Written task
Of all the lines below, return only those starting with the line holding "- Global Partner: **IBM**" and going on through the line holding "Helps to fix", exactly as written.

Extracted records
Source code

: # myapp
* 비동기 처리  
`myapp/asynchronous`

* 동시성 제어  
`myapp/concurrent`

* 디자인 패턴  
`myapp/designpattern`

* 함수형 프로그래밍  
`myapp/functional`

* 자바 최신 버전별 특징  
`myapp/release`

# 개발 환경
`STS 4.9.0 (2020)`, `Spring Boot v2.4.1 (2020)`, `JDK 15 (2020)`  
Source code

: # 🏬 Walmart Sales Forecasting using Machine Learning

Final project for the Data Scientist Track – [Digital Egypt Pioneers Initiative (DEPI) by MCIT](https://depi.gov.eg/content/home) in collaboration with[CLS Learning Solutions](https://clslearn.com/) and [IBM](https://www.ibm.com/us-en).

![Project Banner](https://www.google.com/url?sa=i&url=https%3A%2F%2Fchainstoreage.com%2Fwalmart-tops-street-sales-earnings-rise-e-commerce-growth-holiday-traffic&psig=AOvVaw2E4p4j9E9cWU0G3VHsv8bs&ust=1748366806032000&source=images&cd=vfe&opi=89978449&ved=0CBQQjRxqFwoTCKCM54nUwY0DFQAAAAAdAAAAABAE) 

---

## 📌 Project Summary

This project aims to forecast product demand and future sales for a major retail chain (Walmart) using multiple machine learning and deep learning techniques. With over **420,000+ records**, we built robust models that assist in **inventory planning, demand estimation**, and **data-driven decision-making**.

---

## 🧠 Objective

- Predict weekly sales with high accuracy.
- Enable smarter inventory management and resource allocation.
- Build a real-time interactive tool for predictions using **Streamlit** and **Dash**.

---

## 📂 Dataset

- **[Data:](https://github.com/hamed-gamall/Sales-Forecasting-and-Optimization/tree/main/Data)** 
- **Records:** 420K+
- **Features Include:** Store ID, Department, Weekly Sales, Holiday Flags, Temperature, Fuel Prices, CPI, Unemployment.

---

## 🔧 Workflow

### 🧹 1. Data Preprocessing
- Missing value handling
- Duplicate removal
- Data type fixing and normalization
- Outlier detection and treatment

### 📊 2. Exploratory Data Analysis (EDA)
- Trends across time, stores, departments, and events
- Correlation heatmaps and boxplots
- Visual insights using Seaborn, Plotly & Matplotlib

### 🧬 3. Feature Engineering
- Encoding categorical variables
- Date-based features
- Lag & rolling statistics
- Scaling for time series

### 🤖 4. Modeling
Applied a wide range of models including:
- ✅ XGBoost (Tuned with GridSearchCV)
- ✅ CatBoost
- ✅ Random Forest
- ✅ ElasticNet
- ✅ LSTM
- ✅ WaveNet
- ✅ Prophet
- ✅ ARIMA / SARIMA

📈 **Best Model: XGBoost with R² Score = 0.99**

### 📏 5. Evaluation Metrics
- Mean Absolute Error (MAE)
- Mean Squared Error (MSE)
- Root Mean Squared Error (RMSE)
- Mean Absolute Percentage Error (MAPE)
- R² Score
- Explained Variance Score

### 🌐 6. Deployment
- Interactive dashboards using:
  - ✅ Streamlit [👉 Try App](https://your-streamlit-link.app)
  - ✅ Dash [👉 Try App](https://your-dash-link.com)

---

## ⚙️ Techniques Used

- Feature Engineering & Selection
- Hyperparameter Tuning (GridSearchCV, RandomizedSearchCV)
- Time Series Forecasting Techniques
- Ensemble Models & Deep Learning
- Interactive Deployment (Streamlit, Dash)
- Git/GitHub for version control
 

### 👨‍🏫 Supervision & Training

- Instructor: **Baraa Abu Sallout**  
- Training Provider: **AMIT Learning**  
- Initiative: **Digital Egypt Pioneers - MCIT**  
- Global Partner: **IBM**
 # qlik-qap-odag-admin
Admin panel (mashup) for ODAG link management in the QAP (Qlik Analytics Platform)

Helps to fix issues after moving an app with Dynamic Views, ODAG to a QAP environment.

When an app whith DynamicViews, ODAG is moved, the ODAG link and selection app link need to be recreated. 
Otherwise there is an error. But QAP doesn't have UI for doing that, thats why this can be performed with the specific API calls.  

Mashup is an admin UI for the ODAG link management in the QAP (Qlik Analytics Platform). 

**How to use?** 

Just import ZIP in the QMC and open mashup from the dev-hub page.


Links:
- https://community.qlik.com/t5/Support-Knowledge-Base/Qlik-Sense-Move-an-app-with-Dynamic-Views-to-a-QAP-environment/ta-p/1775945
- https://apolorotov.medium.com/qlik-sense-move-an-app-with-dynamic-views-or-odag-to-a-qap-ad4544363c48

Answer section
- Global Partner: **IBM**
 # qlik-qap-odag-admin
Admin panel (mashup) for ODAG link management in the QAP (Qlik Analytics Platform)

Helps to fix issues after moving an app with Dynamic Views, ODAG to a QAP environment.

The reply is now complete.